Even as her house was being constructed, Pat was worrying about the “numerous Huber family” next door, but she consoled herself that her neighbors would use the house only seventy days a year.
20
But when the Hubers were there, Pat drifted over every night just as she had done with the Ryans in Moncourt: “The moment,” says Huber, “we switched on our lights in the evening.”

Along with everything else Pat took from Aurigeno to Tegna was a pile of firewood she'd already carted from Moncourt to Aurigeno. “But,” says Peter Huber, “it wasn't even firewood, it was construction-site wood, covered with plaster, scrapwood with rusty nails…. I made a fire with a lot of newspapers. [Pat had invited him to do so.] There were a few little flames coming up from it and she took the big [piece of wood] she'd decided to sacrifice for this occasion and she knocked it on the stone. And I said, ‘Pat, don't, you're extinguishing it!' And she gave me a very pained look.”
21

After that, there were very few fires in the fireplace at Casa Highsmith; Pat had, after all, paid “good money” for the wood and she wasn't going to “waste” it. Fire, like food, was one of the life-affirming comforts Pat spent her later years rejecting. The impoverished young writer who wanted a fireplace so badly in 1943 that she'd painted a perfect trompe l'oeil fireplace on the wall of her cheap studio apartment on East Fifty-sixth Street was now a well-known author in possession of a real fireplace in an expensively designed house—and she simply couldn't allow herself to enjoy it. The counterfeit fireplace of her tiny Manhattan flat would have suited her better.

By spring of 1991, Pat was already looking for an escape from her new house, writing to Kingsley in New York to ask if she wanted to join forces and buy a flat in London. “My house here is pleasant, but also boring at times, only socially, but that's bad enough…. So to have a flat big enough in London, to be able to go there—it is a nice pipedream…. But I thought I'd sound you out.”
22

It was Kingsley's dream to live in London too; she had worked there as a television producer for CBS News and she was yearning to return. But she was out of a job now, and out of funds, and she wrote to Pat that she could only afford to be a tenant. Pat said she didn't want to be a landlord—and that was the end of the matter.

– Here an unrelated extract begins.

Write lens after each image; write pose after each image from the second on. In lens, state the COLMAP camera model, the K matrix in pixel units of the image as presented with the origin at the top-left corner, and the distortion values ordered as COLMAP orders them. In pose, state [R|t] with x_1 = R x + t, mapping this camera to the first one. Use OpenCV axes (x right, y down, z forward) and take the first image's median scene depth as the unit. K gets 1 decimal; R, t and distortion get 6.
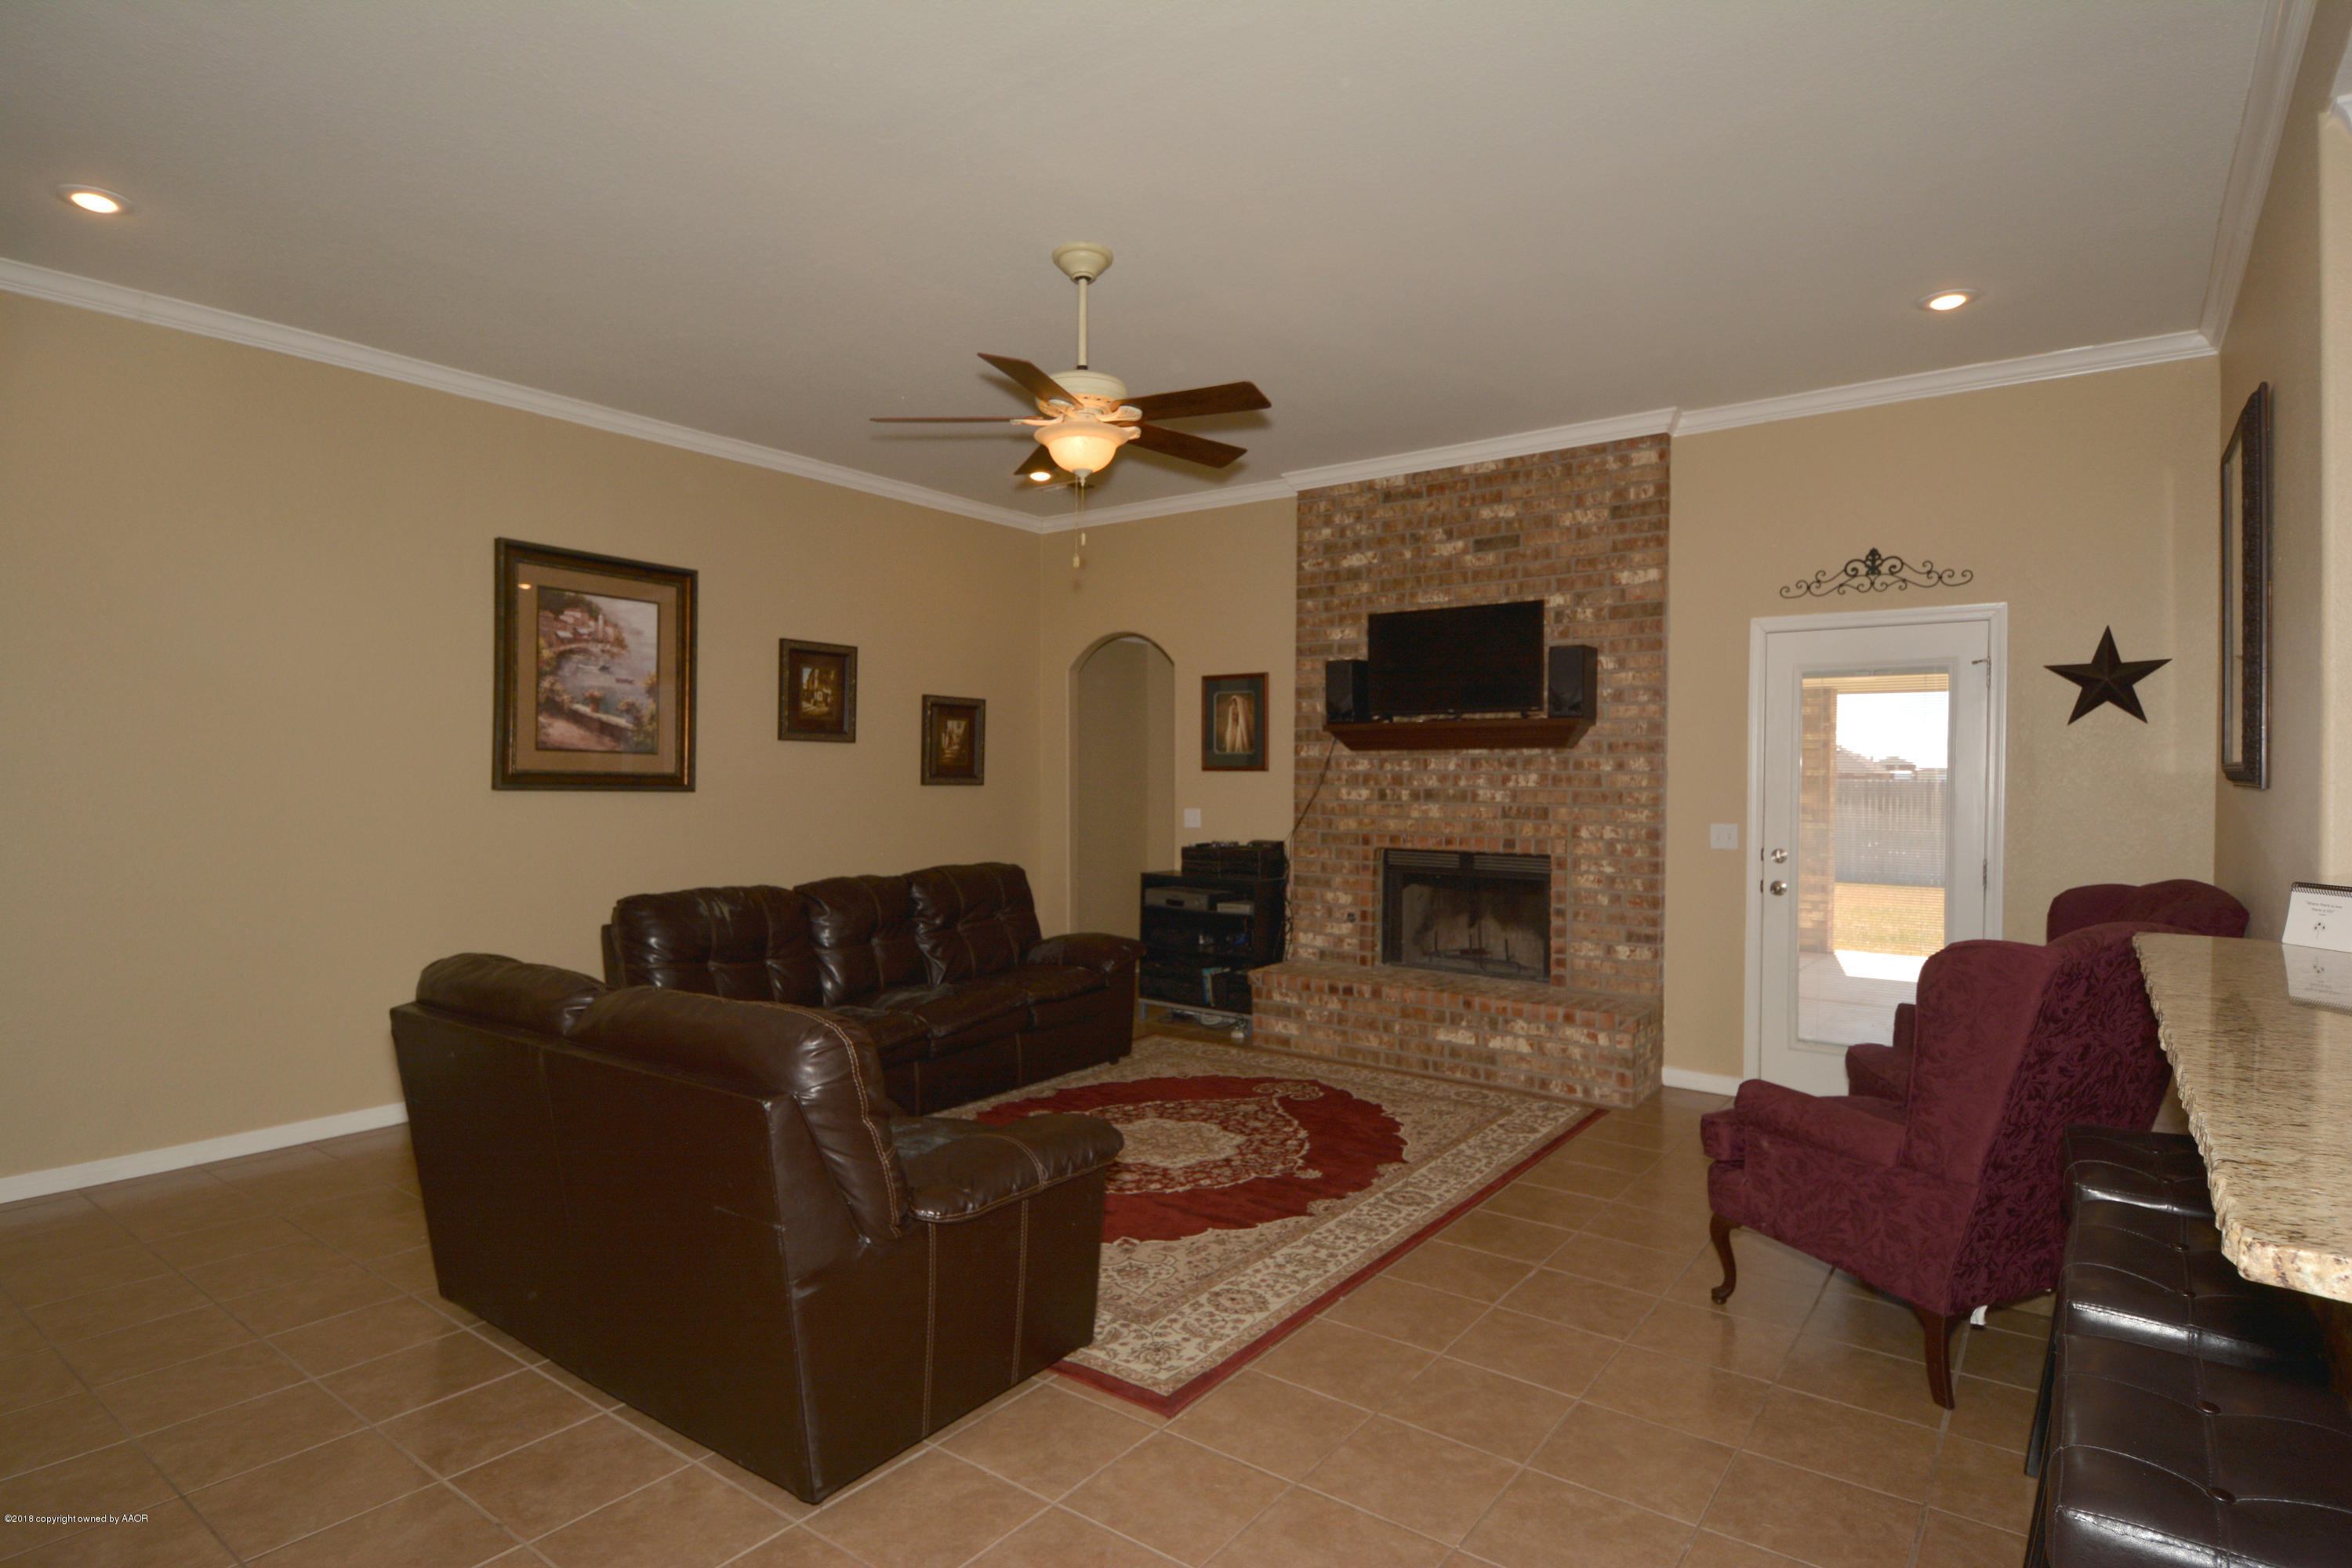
lens RADIAL K [[1222.7, 0, 1176.0], [0, 1222.7, 784.0], [0, 0, 1]] dist [0.027154, -0.029087]
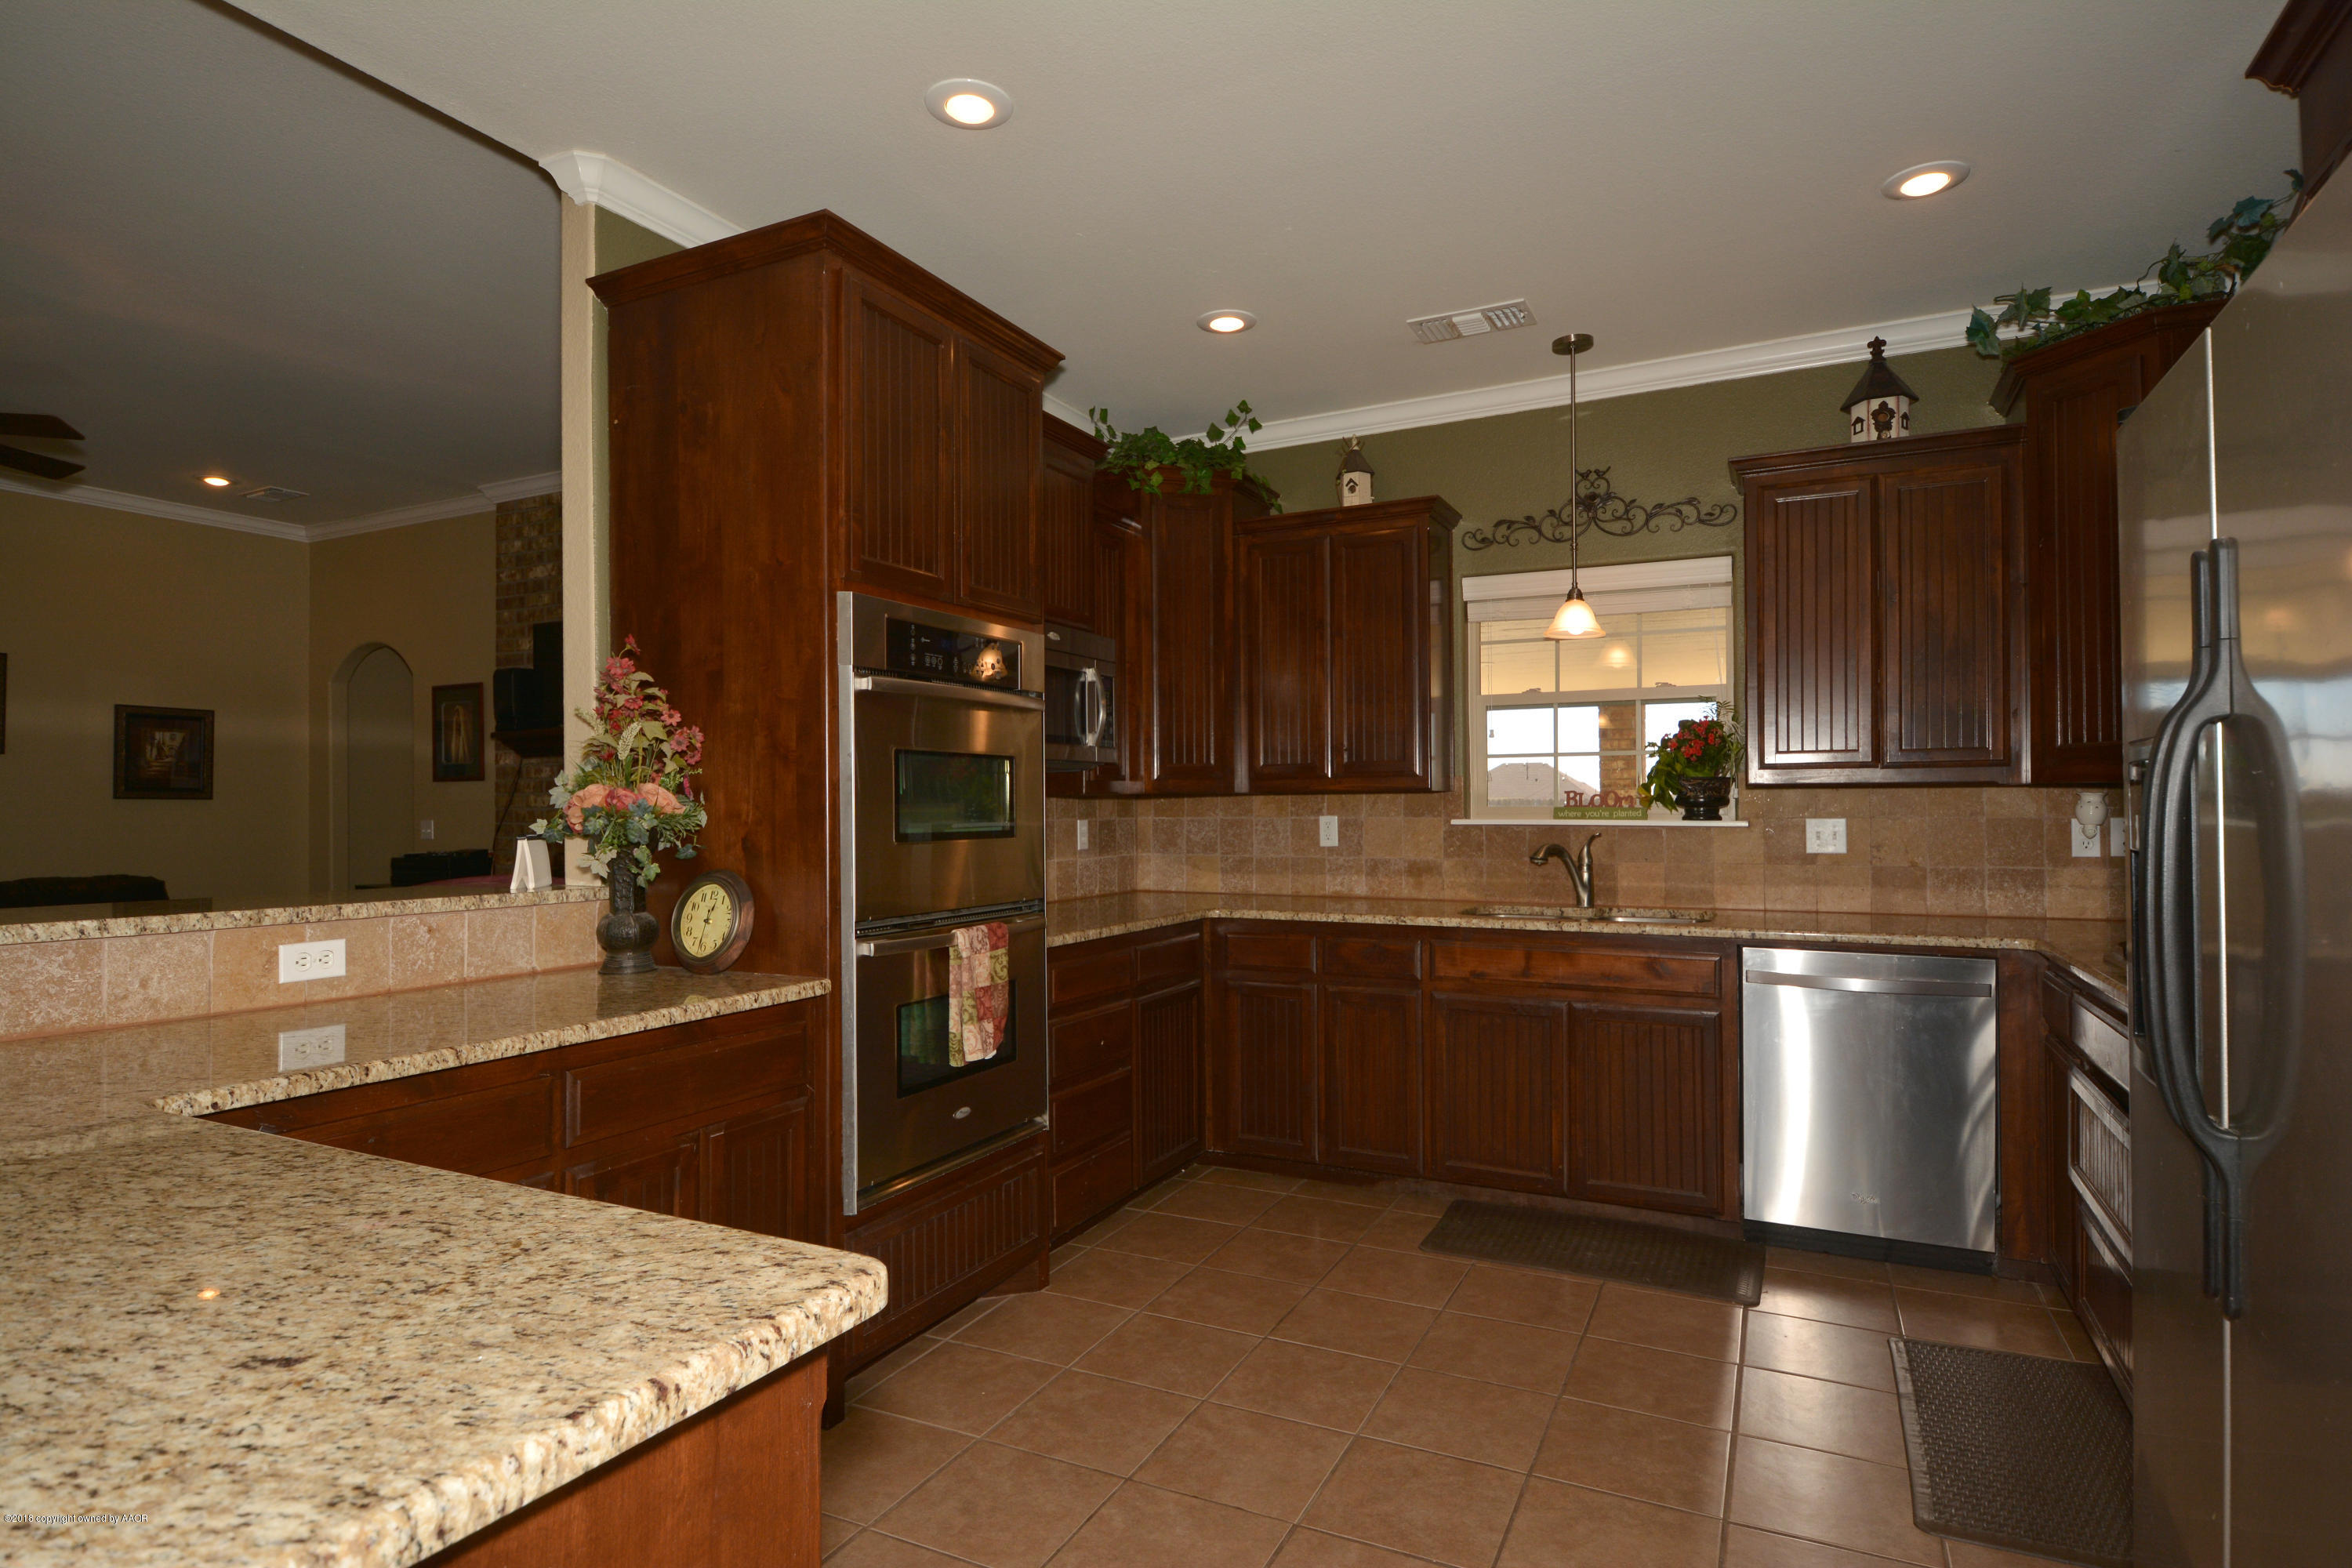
lens RADIAL K [[1222.7, 0, 1176.0], [0, 1222.7, 784.0], [0, 0, 1]] dist [0.027154, -0.029087]
pose [[0.986408, -0.008004, 0.164119, 0.546063], [0.012253, 0.999615, -0.024893, 0.028421], [-0.163857, 0.026565, 0.986126, -0.102242]]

A month later, Pat's ideas for a novel included one about a man who “wishes he could take a pill to stop falling in love.”
23
After another year in Tegna, Pat, expanding a little in this brighter, lighter house (its back, as opposed to its forbidding front, was open to the light), returned superficially to love and death and sketched an idea for a young person “in extremis of love affair plus job crisis [who] thinks of suicide by stepping out window onto a ledge.” Then she began her initial framing of
Small g: A Summer Idyll
, her last novel, set in the “gay-friendly” Jakob's Bierstube-Restaurant bar in Zurich (the small
g
is the designation gay guidebooks use to indicate that the clientele is “mixed” gay and straight) and based partially on a forty-five-year-old man she'd met in Zurich, “R,” a friend of Frieda Sommer. In Pat's first version of the plot, “R” likes to fake robbery/murder for his teenage lover by “being bloody-faced in bed when the boy comes in with his key.” When he enters the teenager's flat and “finds him bloody-faced, in bed,” he thinks the boy is pretending and then there's a “[h]orrible scene” when he realizes his lover is actually dead.